Input data =
◆ ◆ ◆ ◆ ◆
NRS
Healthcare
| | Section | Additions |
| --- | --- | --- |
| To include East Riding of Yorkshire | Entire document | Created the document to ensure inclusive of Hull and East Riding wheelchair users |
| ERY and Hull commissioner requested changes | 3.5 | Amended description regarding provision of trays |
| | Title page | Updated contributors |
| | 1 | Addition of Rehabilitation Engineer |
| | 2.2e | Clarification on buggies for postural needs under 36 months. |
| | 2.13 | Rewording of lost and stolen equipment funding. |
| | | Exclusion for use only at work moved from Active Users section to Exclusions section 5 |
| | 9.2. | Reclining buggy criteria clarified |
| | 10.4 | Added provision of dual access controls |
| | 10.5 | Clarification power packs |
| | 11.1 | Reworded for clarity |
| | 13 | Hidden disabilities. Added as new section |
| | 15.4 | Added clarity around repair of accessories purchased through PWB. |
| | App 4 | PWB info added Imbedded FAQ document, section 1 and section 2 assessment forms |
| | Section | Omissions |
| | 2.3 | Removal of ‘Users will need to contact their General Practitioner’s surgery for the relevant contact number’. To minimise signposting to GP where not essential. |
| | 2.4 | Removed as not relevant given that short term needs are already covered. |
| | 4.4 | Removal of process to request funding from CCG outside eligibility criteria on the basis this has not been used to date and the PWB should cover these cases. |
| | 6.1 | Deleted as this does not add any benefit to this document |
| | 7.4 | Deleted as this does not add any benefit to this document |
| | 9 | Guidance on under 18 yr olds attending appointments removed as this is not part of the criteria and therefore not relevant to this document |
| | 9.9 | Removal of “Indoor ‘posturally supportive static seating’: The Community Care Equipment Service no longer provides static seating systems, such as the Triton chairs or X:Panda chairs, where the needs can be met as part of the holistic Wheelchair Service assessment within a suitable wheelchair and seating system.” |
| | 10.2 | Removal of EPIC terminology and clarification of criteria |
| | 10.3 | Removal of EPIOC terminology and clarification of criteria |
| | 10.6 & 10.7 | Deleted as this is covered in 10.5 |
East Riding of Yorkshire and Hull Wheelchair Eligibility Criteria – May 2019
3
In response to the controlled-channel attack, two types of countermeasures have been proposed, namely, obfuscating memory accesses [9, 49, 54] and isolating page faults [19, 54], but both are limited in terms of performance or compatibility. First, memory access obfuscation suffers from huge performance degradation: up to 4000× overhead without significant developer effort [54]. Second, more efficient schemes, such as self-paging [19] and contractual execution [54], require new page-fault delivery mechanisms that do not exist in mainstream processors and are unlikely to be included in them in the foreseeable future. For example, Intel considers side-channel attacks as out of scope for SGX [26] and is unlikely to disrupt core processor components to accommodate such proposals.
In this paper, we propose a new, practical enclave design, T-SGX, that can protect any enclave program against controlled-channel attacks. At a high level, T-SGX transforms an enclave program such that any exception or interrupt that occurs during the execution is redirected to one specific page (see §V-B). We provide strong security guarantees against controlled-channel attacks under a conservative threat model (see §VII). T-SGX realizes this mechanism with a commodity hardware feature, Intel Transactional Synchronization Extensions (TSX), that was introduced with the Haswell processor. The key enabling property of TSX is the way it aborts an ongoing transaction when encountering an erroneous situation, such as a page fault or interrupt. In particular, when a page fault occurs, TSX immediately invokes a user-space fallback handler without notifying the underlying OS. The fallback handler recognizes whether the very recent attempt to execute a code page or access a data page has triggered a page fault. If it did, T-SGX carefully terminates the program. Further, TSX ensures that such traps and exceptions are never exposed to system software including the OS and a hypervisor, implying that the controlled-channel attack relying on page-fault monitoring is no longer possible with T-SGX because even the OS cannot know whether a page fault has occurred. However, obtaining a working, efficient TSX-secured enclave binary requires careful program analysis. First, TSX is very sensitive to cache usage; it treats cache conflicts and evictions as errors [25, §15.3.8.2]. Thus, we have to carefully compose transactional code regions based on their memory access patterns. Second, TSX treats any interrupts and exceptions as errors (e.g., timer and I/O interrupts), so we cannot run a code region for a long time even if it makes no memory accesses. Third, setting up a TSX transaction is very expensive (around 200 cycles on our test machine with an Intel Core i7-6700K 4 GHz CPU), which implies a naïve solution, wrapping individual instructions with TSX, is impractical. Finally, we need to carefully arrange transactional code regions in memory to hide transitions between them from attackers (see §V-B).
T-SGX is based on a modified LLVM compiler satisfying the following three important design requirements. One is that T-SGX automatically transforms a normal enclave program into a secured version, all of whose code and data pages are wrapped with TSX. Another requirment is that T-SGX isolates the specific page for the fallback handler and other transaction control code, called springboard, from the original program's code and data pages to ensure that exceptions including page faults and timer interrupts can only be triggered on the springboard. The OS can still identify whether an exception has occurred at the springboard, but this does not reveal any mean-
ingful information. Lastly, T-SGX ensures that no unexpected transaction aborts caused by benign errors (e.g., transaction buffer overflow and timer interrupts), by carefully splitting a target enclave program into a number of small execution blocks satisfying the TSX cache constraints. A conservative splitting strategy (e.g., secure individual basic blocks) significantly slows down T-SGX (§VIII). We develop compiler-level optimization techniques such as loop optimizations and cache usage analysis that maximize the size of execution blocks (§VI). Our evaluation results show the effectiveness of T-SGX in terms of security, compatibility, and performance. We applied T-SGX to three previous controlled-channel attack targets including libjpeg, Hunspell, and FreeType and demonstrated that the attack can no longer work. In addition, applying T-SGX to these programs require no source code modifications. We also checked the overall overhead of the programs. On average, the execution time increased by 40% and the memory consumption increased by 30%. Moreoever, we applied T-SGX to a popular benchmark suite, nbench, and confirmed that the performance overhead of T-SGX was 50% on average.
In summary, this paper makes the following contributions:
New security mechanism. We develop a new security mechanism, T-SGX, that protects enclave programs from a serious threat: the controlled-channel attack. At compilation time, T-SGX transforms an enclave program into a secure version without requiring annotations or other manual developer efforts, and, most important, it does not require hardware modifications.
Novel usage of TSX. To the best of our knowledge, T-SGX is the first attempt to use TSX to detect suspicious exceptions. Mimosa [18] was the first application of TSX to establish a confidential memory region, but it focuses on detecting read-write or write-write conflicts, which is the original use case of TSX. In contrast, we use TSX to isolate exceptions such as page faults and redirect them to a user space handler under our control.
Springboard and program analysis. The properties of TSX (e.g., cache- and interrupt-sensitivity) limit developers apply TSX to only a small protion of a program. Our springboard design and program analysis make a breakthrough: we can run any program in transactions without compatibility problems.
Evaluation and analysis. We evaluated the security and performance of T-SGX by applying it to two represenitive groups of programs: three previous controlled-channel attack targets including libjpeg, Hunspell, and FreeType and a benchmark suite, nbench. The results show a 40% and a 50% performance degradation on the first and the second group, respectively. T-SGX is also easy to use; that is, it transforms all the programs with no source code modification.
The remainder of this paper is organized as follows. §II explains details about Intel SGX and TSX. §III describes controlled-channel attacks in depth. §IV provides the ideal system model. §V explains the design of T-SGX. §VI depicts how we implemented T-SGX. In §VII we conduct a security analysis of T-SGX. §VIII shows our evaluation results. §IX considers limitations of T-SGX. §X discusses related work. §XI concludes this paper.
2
◆ ◆ ◆ ◆ ◆
What to produce =
Which lines in the records above include the word "Hunspell"? Copy them out.

Expected output =
ingful information. Lastly, T-SGX ensures that no unexpected transaction aborts caused by benign errors (e.g., transaction buffer overflow and timer interrupts), by carefully splitting a target enclave program into a number of small execution blocks satisfying the TSX cache constraints. A conservative splitting strategy (e.g., secure individual basic blocks) significantly slows down T-SGX (§VIII). We develop compiler-level optimization techniques such as loop optimizations and cache usage analysis that maximize the size of execution blocks (§VI). Our evaluation results show the effectiveness of T-SGX in terms of security, compatibility, and performance. We applied T-SGX to three previous controlled-channel attack targets including libjpeg, Hunspell, and FreeType and demonstrated that the attack can no longer work. In addition, applying T-SGX to these programs require no source code modifications. We also checked the overall overhead of the programs. On average, the execution time increased by 40% and the memory consumption increased by 30%. Moreoever, we applied T-SGX to a popular benchmark suite, nbench, and confirmed that the performance overhead of T-SGX was 50% on average.
Evaluation and analysis. We evaluated the security and performance of T-SGX by applying it to two represenitive groups of programs: three previous controlled-channel attack targets including libjpeg, Hunspell, and FreeType and a benchmark suite, nbench. The results show a 40% and a 50% performance degradation on the first and the second group, respectively. T-SGX is also easy to use; that is, it transforms all the programs with no source code modification.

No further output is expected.